Я отложила расческу и посмотрела в зеркало. Мои волосы свободно рассыпались по плечам. Внешне я выглядела так же, как и раньше, быть может слегка исхудавшей, однако внутри меня все было иначе. И так, как прежде, уже не будет никогда.
Он обручен.
Эта мысль пришла ко мне неожиданно, словно внезапный порыв ветра. Ее заслоняла от меня целая гора обязанностей, но сейчас один свободный миг впустил ее обратно.
Я поспешно встала из-за столика, поправила на себе перевязь, убрала кинжал в ножны, пытаясь привыкнуть справляться одной рукой там, где раньше мне требовались две.
Наша семейная столовая предназначалась для небольших, более интимных трапез, однако сегодня нас должно было собраться шестнадцать человек. Я бы просто похлебала бульона у себя в комнате и завалилась спать, как и во все предыдущие ночи, или перекусила чем-нибудь во время нашего запоздалого совещания, но мама лично пришла ко мне, чтобы предложить это, – а она не покидала своих покоев уже несколько дней. Я подумала о своих терзаниях в первые дни после смерти Астер, о том, как Рейф сказал мне, что я должна перегруппироваться и двигаться вперед. Похоже, именно это она и пыталась сделать сейчас.
Мои тетушки сразу же поддержали ее инициативу, заметив, что в суматохе последних дней мы все виделись только урывками. Они сказали, что нам предстоит долгая борьба, и совместная трапеза позволит нам теснее сплотиться. С этим поспорить я не могла.
Мы с Берди пришли в столовую первыми, и, когда она обняла меня, я уловила запах теплого свежего хлеба и разглядела мучную пыль на ее щеке.
– Ты была на кухне?
Она подмигнула мне.
– Может, и заходила. Твоя мама сама попросила меня, и я с радостью исполнила ее просьбу.

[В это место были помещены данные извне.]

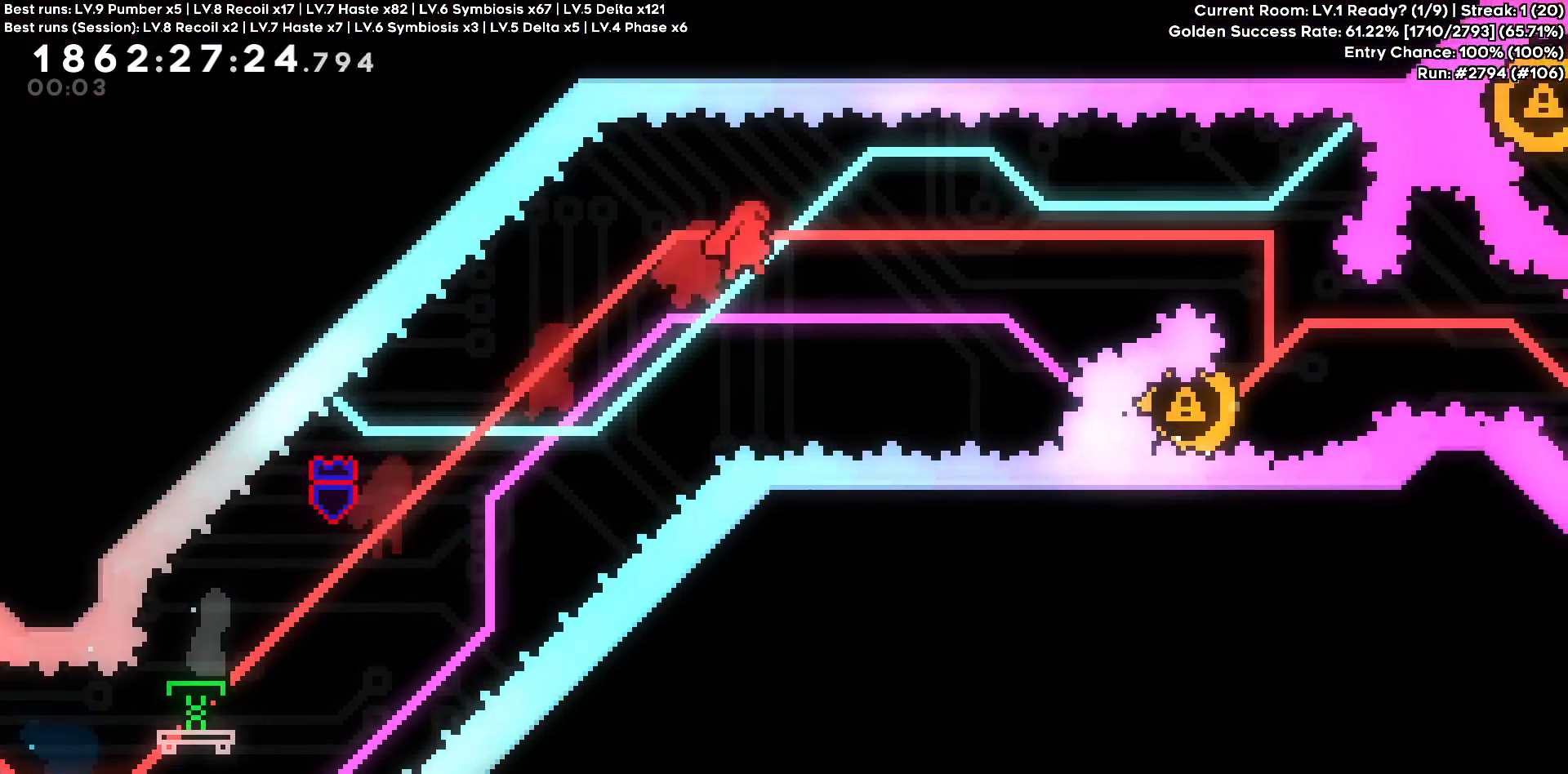
{"keys": ["d"]}
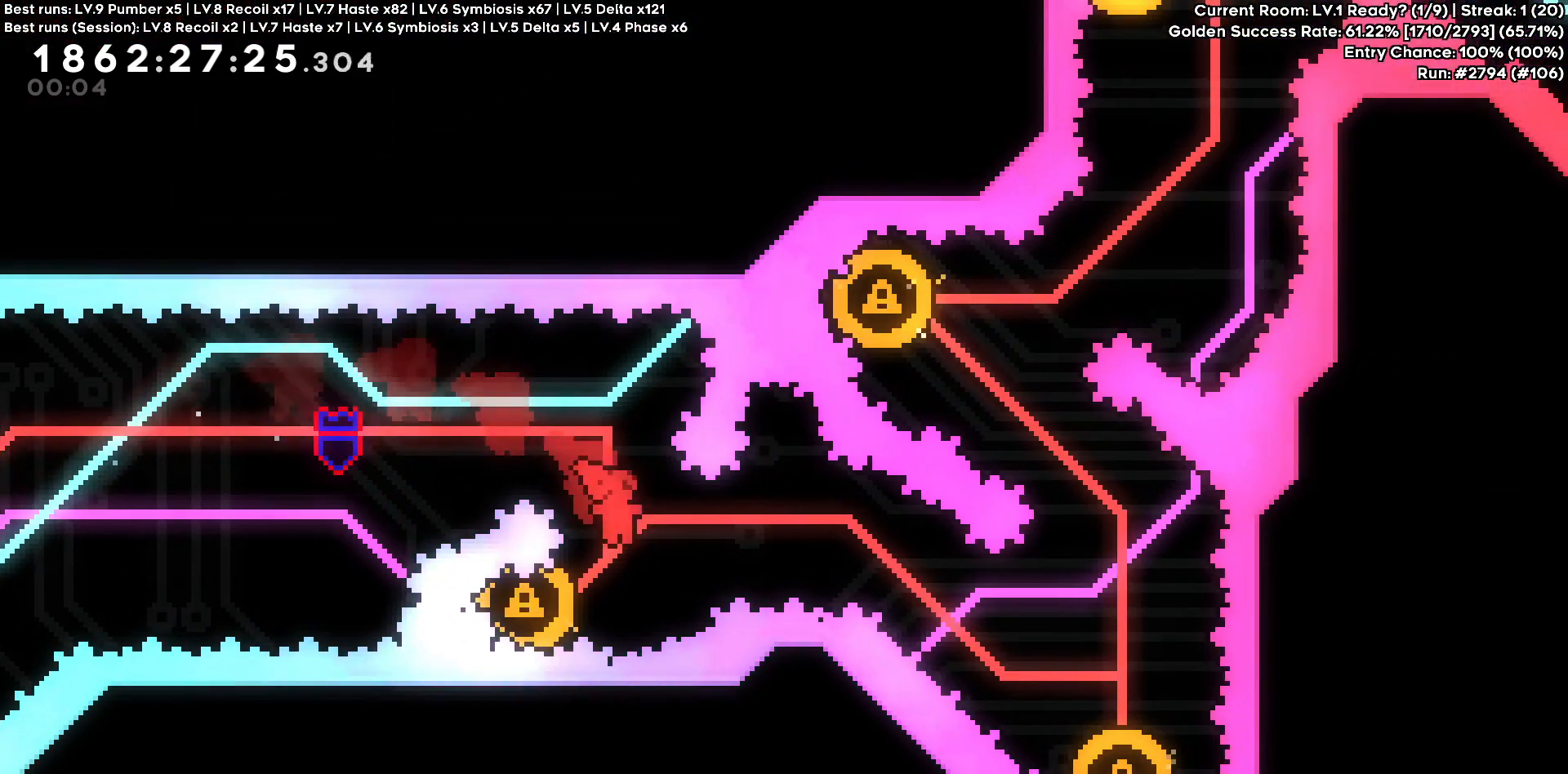
{"keys": ["d", "s"], "events": [[16, "d", "up"], [100, "a", "down"], [283, "a", "up"], [433, "d", "down"], [433, "s", "down"]]}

Я уже было собиралась спросить, что она там делала, но тут к нам присоединились Гвинет и Натия. Взгляд Натии сразу же поднялся к высокому потолку, а затем изучил обшитые гобеленами стены. Я вспомнила, как впервые разделила с ней трапезу. Тогда она встретила мое обжорство невинным взглядом и множеством вопросов. Теперь же девочка молчаливо наблюдала за происходящим с настороженностью кошки, прячущейся в кустах и готовой в любой момент вскочить, впрочем, как и остальные. Все мы явились к столу с оружием, что в прошлом было бы строго запрещено протоколом, но сегодня никто не стал возражать, даже тетушка Клорис.

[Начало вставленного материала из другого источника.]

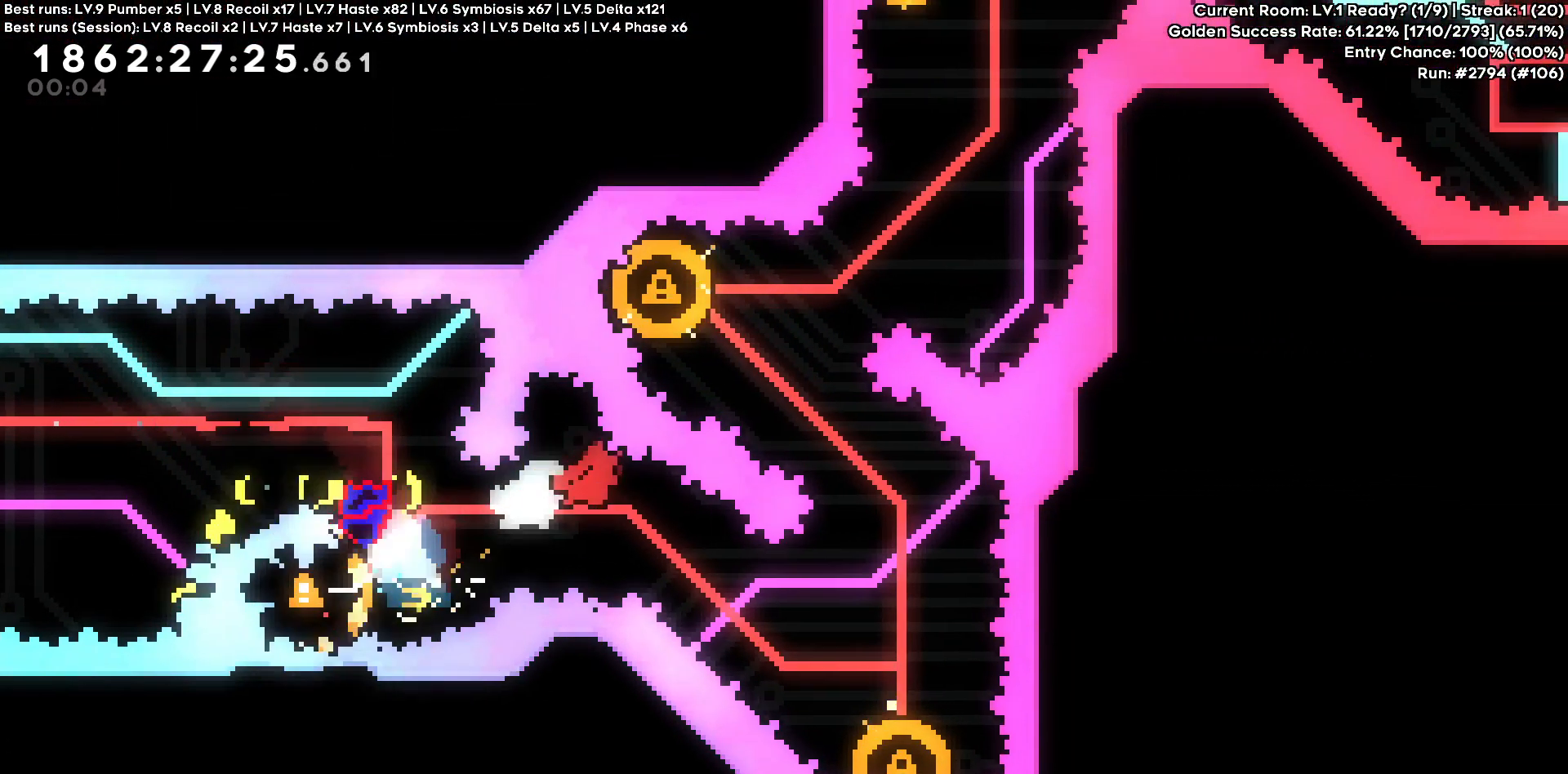
{"keys": [], "events": [[166, "a", "down"], [166, "d", "up"], [166, "s", "up"], [400, "a", "up"]]}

Мы расположились на одном конце стола.
Потом пришли моя мать, ее сестры и тетка Паулины, леди Адель. Волосы мамы были тщательно расчесаны и заплетены, а платье аккуратно отутюжено, и в ней будто бы снова вспыхнул огонь, который едва тлел в последние дни. Я видела это в ее глазах, в расправленных плечах и высоко поднятом подбородке – предателям не сломить нас. И я была немало удивлена, заметив, что она болтает с Берди, словно они были старыми подругами.
Оррин, Тавиш, Джеб и Каден вошли вместе. Все четверо выглядели смущенными, однако моя мать тепло поприветствовала каждого и направила их к своим местам. В этот момент я внезапно поняла, как мало они знают друг о друге, пусть мы и находились здесь уже несколько дней.

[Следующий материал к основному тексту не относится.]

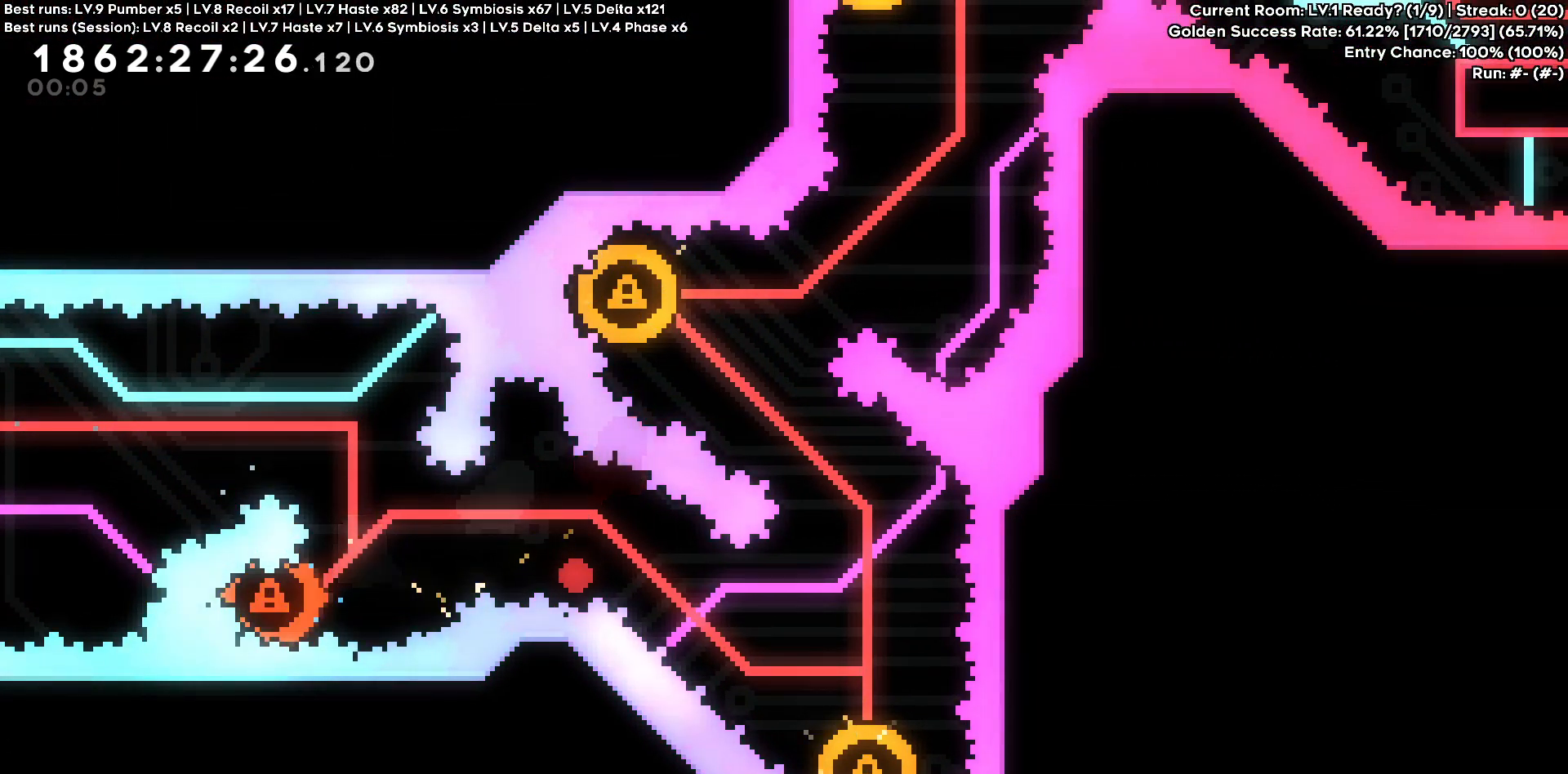
{"keys": [], "events": []}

Нам действительно нужно было сплотиться. Совместная трапеза нужна была не только для насыщения наших тел. Потом слуги начали наполнять кубки вином и элем. Пусть мама и обещала, что ужин будет скромным, но игристый вишневый мускат явно свидетельствовал об обратном.
– А где Паулина? – спросила я Гвинет.
Услышав мой вопрос, леди Адель тоже насторожилась, ожидая ответа. Я знала, после их стычки в наш первый вечер здесь Паулина избегала встречаться с тетей. Поэтому и оставалась в аббатстве с ребенком. Но сегодня она вернулась в цитадель.
– Ей нужно было отлучиться, чтобы кое-что забрать, – ответила мне Гвинет. Разумеется, мы обе понимали, что женщина имеет в виду под «кое-чем». – Паулина скоро подойдет, – добавила она, а когда леди Адель отвернулась, Гвинет пожала плечами так, словно тоже понятия не имела, что могло задерживать подругу и придет ли она вообще.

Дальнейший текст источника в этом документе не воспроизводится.